Thought I'd throw together some common failed attempts to create infinities

\[1/0\]

**Why it doesn't work:** This is an undefined expression, because zero is not in the domain of the second argument of the division function.

\[-\log 0\]

**Why it doesn't work:** This is an undefined expression, because zero is not in the domain of any logarithm function.

\[\infty \text{ in the extended real numbers}\]

**Why it doesn't work:** Googology is the process of searching for increasingly large finite real numbers. This is not a real number.

\[\lim_{x \rightarrow 0} 1/x\]

**Why it doesn't work:** The limit is undefined.

\[\lim_{x \rightarrow 0^+} 1/x\]

**Why it doesn't work:** The limit is undefined. If we allow use of the extended real numbers, we have the same problem as before.

\[\int_0^\infty 1 dx\]

**Why it doesn't work:** The limit is undefined.

\[x \text{ where } x = 10^x\]

**Why it doesn't work:** No real number satisfies this property (although an infinite family of complex numbers does).

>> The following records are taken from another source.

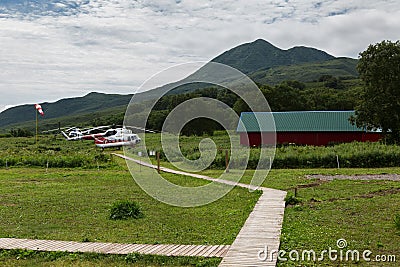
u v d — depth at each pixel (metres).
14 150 45.53
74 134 68.00
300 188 20.56
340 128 50.00
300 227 12.12
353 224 12.39
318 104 80.38
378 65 44.84
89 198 19.23
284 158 32.03
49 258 9.95
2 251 10.46
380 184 21.16
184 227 13.11
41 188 22.86
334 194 18.25
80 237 11.82
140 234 12.16
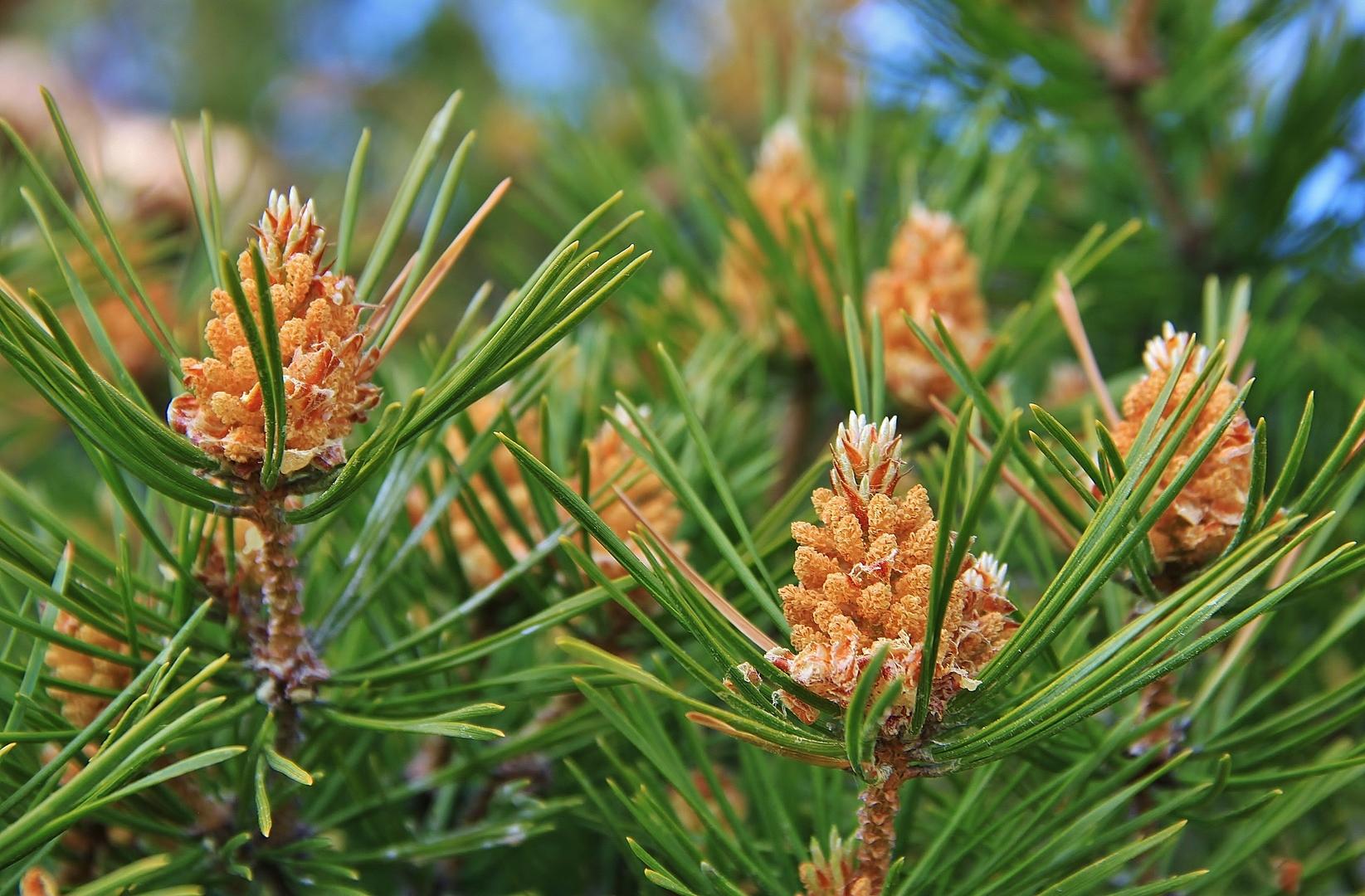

\[\text{last member of sequence }1,\,2,\,3,\,4,\,\ldots\]

**Why it doesn't work:** An infinite sequence by definition has no last member.

\[\delta(0) \text{ (Dirac delta function)}\]

**Why it doesn't work:** The Dirac delta function is only rigorously valid inside an integral.

\[\zeta(1)\]

**Why it doesn't work:** It's not in the domain.